Your task —
Below are entries; write every one of them out again exactly.

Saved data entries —
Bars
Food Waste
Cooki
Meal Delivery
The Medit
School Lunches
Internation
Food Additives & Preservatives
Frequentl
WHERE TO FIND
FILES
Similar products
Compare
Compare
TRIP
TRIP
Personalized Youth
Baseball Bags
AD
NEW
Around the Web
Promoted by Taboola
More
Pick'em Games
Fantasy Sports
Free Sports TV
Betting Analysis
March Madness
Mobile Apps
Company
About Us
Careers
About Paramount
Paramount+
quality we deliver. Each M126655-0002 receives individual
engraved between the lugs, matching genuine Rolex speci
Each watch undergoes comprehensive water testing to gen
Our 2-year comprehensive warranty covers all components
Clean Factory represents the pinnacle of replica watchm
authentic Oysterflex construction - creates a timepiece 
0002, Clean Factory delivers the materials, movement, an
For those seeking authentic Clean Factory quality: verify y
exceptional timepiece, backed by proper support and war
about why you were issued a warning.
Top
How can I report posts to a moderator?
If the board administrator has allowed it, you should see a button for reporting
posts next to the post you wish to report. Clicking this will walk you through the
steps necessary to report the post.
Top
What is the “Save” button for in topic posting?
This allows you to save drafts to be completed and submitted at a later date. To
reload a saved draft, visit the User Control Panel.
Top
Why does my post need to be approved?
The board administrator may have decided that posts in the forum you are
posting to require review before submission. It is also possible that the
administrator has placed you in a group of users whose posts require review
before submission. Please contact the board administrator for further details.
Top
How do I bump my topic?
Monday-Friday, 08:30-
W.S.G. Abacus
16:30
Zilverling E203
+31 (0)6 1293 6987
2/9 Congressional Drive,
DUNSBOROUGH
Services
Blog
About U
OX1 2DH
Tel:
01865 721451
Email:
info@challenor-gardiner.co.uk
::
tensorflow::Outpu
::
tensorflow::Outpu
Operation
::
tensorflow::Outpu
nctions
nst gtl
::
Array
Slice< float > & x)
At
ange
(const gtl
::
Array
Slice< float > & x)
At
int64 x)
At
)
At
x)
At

Expected answer —
Bars
Food Waste
Cooki
Meal Delivery
The Medit
School Lunches
Internation
Food Additives & Preservatives
Frequentl
WHERE TO FIND
FILES
Similar products
Compare
Compare
TRIP
TRIP
Personalized Youth
Baseball Bags
AD
NEW
Around the Web
Promoted by Taboola
More
Pick'em Games
Fantasy Sports
Free Sports TV
Betting Analysis
March Madness
Mobile Apps
Company
About Us
Careers
About Paramount
Paramount+
quality we deliver. Each M126655-0002 receives individual
engraved between the lugs, matching genuine Rolex speci
Each watch undergoes comprehensive water testing to gen
Our 2-year comprehensive warranty covers all components
Clean Factory represents the pinnacle of replica watchm
authentic Oysterflex construction - creates a timepiece 
0002, Clean Factory delivers the materials, movement, an
For those seeking authentic Clean Factory quality: verify y
exceptional timepiece, backed by proper support and war
about why you were issued a warning.
Top
How can I report posts to a moderator?
If the board administrator has allowed it, you should see a button for reporting
posts next to the post you wish to report. Clicking this will walk you through the
steps necessary to report the post.
Top
What is the “Save” button for in topic posting?
This allows you to save drafts to be completed and submitted at a later date. To
reload a saved draft, visit the User Control Panel.
Top
Why does my post need to be approved?
The board administrator may have decided that posts in the forum you are
posting to require review before submission. It is also possible that the
administrator has placed you in a group of users whose posts require review
before submission. Please contact the board administrator for further details.
Top
How do I bump my topic?
Monday-Friday, 08:30-
W.S.G. Abacus
16:30
Zilverling E203
+31 (0)6 1293 6987
2/9 Congressional Drive,
DUNSBOROUGH
Services
Blog
About U
OX1 2DH
Tel:
01865 721451
Email:
info@challenor-gardiner.co.uk
::
tensorflow::Outpu
::
tensorflow::Outpu
Operation
::
tensorflow::Outpu
nctions
nst gtl
::
Array
Slice< float > & x)
At
ange
(const gtl
::
Array
Slice< float > & x)
At
int64 x)
At
)
At
x)
At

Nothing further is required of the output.